Боевое братство

We use cookies. Read the Privacy and Cookie Policy

Не знаем, был ли Владимир участником битвы на Воже. Молчание летописей на сей счет можно толковать по-разному. Скорее всего, он в качестве «мобильного резерва» стоял в тылу, прикрывая дорогу на Москву на случай победы татар. Такую же роль отвел ему Дмитрий Иванович и во время нашествия Тохтамыша…

Перед Куликовской битвой враги Москвы предпринимали настойчивые попытки поссорить братьев и столкнуть их друг с другом. Можно думать, что Владимира пытались втянуть в заговор с целью убийства Дмитрия. Однако серпуховской князь оказался на высоте положения и отправил злоумышленников в цепях на суд великого князя в Москву.

Литовские связи Владимира сослужили службу Дмитрию. Вместе с князьями Дмитрием Михайловичем Волынским и Андреем Ольгердовичем Полоцким Владимир в 1379 году возглавлял поход московского войска на Брянск, Трубчевск и Стародуб. Наиболее значительным успехом этого похода был переход на сторону москвичей еще одного Ольгердовича — князя Дмитрия Трубчевского.

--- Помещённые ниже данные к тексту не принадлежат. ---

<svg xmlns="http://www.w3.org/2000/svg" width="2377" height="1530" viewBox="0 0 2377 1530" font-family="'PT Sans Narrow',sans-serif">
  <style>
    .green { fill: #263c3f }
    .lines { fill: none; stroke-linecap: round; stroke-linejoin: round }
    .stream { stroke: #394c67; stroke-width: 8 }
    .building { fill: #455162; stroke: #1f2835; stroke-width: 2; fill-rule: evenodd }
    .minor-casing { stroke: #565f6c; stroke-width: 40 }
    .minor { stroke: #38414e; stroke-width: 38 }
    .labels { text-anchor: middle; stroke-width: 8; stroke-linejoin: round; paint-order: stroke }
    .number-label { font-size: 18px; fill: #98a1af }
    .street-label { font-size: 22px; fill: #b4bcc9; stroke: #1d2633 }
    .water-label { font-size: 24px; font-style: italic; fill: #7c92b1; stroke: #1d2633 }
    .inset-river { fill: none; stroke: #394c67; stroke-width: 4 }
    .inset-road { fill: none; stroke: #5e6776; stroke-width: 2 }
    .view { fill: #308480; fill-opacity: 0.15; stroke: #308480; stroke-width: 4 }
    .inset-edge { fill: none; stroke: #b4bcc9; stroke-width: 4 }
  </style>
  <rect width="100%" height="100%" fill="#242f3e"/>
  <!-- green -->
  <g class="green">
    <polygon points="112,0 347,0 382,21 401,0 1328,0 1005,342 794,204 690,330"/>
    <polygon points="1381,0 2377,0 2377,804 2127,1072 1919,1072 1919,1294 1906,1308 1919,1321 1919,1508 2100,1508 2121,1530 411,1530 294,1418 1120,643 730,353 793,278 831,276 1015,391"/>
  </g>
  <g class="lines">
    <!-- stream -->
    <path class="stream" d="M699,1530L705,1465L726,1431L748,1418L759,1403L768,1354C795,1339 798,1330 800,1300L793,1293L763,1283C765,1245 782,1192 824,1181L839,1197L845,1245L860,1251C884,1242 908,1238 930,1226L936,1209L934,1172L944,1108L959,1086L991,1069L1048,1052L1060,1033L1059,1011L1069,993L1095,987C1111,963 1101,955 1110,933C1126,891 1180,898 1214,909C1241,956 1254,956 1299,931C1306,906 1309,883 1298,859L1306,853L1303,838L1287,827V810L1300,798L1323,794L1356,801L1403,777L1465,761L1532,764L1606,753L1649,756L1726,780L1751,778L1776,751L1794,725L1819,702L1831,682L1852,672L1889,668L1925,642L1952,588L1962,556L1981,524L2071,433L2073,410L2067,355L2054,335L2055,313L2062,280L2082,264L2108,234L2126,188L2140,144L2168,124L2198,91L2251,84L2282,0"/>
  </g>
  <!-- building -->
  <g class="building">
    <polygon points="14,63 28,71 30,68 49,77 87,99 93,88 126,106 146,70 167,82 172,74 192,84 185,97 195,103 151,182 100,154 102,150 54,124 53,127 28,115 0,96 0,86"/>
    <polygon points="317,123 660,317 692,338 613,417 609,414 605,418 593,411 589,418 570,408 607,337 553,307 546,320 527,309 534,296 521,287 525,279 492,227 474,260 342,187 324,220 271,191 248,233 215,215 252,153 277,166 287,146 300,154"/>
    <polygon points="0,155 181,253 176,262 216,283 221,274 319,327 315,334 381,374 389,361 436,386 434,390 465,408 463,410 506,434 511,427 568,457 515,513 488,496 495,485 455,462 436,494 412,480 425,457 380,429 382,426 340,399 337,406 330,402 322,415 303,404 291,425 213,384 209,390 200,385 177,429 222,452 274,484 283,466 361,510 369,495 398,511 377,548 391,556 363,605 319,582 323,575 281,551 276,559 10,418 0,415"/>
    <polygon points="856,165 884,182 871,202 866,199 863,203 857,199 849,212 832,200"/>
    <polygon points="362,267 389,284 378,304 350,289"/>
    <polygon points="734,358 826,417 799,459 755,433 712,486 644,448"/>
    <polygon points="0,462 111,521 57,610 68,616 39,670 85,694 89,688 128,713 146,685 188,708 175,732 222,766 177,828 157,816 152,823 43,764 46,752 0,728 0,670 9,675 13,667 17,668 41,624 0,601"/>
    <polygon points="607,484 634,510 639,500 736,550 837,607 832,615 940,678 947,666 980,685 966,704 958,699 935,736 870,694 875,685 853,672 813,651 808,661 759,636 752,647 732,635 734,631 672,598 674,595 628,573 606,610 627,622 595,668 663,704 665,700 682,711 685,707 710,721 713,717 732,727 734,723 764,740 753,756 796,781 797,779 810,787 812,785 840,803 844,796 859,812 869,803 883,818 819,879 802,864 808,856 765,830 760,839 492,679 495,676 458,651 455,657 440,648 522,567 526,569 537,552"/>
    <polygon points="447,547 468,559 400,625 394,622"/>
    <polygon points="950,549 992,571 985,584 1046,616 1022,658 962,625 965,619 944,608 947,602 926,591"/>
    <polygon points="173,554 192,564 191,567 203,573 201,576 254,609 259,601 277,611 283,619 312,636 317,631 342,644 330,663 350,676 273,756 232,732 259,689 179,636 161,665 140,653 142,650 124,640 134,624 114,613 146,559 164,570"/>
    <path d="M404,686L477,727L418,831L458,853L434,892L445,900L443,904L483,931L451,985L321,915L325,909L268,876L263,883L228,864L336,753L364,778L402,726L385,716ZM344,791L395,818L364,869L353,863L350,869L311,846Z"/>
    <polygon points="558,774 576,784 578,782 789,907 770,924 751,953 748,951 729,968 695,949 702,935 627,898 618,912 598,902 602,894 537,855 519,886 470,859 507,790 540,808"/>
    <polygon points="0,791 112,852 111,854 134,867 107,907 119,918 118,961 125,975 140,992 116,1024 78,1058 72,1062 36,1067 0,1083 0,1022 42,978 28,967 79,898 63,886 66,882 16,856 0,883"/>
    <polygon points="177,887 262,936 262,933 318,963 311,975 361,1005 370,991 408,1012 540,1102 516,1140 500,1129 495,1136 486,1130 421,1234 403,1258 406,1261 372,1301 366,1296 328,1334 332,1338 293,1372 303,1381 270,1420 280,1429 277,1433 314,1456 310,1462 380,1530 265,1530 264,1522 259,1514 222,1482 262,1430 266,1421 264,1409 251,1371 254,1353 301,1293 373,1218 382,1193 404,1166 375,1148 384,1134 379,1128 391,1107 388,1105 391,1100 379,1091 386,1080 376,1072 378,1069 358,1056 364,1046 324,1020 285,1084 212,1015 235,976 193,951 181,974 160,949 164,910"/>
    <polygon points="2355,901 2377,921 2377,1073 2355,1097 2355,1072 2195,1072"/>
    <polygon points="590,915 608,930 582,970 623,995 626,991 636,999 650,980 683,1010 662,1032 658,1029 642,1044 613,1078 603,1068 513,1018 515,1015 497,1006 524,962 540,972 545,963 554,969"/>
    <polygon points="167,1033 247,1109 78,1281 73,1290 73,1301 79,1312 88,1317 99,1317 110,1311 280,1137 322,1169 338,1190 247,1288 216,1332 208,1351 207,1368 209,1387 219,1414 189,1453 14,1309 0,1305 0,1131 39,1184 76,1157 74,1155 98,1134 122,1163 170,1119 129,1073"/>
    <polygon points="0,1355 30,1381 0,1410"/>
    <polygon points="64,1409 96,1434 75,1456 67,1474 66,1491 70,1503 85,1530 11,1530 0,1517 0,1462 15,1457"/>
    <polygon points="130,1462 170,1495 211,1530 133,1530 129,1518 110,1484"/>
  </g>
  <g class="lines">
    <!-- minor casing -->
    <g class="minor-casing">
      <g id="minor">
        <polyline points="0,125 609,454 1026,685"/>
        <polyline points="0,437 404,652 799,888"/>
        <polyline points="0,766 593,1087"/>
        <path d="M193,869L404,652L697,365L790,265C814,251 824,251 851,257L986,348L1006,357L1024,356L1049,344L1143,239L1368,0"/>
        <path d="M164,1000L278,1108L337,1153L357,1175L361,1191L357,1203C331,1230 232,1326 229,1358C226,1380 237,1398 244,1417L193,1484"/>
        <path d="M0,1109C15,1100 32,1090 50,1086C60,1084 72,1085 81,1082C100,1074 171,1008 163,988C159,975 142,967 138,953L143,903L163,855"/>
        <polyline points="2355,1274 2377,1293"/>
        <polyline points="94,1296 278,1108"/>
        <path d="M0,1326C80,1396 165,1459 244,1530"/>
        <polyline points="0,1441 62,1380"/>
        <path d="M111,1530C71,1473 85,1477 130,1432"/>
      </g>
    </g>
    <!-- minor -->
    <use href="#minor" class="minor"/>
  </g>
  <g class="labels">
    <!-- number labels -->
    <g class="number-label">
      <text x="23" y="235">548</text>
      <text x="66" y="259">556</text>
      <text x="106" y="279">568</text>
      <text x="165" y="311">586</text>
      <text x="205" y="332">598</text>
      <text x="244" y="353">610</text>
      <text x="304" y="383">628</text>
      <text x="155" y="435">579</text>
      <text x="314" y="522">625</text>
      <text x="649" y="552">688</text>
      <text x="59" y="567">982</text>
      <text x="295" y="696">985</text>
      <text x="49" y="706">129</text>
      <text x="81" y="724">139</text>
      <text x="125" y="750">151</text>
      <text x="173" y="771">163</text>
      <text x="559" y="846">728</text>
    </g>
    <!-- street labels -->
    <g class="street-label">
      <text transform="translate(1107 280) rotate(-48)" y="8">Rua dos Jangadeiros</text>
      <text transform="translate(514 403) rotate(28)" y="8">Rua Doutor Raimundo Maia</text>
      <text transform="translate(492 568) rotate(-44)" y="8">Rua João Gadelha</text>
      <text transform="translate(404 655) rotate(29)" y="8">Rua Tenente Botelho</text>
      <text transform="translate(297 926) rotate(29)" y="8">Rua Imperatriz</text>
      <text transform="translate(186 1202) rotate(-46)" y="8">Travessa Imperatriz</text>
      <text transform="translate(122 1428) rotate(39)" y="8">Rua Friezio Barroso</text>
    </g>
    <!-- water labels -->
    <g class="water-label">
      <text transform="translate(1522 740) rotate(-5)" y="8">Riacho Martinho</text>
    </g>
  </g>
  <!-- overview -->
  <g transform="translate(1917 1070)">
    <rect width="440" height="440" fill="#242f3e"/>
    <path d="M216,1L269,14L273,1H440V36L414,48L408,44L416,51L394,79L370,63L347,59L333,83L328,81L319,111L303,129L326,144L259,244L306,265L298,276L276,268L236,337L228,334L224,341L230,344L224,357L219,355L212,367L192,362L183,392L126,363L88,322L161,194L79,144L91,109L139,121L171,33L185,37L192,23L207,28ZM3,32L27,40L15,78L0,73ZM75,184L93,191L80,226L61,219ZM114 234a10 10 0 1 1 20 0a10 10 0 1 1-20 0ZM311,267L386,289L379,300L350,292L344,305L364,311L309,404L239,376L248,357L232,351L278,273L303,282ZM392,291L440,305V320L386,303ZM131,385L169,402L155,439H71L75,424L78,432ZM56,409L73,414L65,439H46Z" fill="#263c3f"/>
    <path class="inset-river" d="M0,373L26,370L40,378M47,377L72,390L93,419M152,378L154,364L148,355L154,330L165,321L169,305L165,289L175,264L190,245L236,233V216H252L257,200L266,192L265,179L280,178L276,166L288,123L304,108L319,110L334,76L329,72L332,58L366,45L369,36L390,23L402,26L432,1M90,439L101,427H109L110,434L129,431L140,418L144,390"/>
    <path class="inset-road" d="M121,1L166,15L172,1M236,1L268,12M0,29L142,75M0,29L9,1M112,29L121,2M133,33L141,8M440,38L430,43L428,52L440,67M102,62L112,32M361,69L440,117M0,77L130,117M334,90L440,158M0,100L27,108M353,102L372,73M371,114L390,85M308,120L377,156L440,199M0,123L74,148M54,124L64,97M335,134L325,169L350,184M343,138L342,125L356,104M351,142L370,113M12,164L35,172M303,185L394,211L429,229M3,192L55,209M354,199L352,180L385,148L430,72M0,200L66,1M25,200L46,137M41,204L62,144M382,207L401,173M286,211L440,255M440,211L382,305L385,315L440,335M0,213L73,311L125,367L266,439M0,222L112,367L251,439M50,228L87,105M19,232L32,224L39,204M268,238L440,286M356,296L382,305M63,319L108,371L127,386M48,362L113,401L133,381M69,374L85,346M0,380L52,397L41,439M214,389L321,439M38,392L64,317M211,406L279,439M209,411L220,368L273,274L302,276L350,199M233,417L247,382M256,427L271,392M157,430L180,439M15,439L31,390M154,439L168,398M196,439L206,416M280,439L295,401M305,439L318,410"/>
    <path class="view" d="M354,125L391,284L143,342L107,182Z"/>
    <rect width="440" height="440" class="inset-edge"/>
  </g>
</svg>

Исследователи древнерусской литературы придают большое значение тому, в каком соседстве находится интересующее их произведение в рукописных сборниках. Нечто подобное можно проследить и в биографии Владимира Серпуховского. По причинам, о которых мы можем только догадываться, он ходит в походы (на Брянск, на Куликово поле, на Рязань) в сопровождении литовских князей, и прежде всего — Дмитрия Боброка. Волынский князь (предположительно, сын Кориата Гедиминовича) был как минимум лет на десять старше Владимира (365, 292). Это давало ему моральное право выступать в роли советника. И всё же остается открытым вопрос: в каком качестве он постоянно сопровождал Владимира Серпуховского? Родственника? Военного советника? Наставника? Своего рода «комиссара», призванного контролировать политические решения князя Владимира? И почему на эту роль был избран именно Боброк?

Здесь следует вспомнить о безоговорочной личной преданности Дмитрия Боброка Дмитрию Московскому — преданности, основанной на близких родственных отношениях. Московские князья со времен Даниила были большими мастерами на устройство выгодных матримониальных комбинаций. Один из постулатов этой дипломатии состоял в том, чтобы привязывать знатных перебежчиков к дому Калиты с помощью брачных уз. Этим способом воспользовался и Дмитрий Московский. Приехавший на московскую службу в 60-е годы XIV века Гедиминович князь Дмитрий Волынский получил в невесты родную сестру Дмитрия Московского Анну.

На Куликовом поле Дмитрий Иванович — быть может, опасаясь горячности Владимира — вновь назначил к нему в полк «комиссара» — своего шурина Дмитрия Боброка. О личной близости двух Дмитриев свидетельствует знаменитая сцена ночного гадания об исходе битвы. Примечательно, что Владимир Серпуховской не был зван на этот таинственный разговор.

Несколько необычное поведение Дмитрия Ивановича во время битвы — сцена переодевания, сражение в передовом полку, исчезновение из рядов сражающихся в конце битвы — открывало простор для возвеличивания боевых заслуг Владимира. Многие полагали, что именно он, явившись вдруг на поле во главе Засадного полка, обратил татар в паническое бегство.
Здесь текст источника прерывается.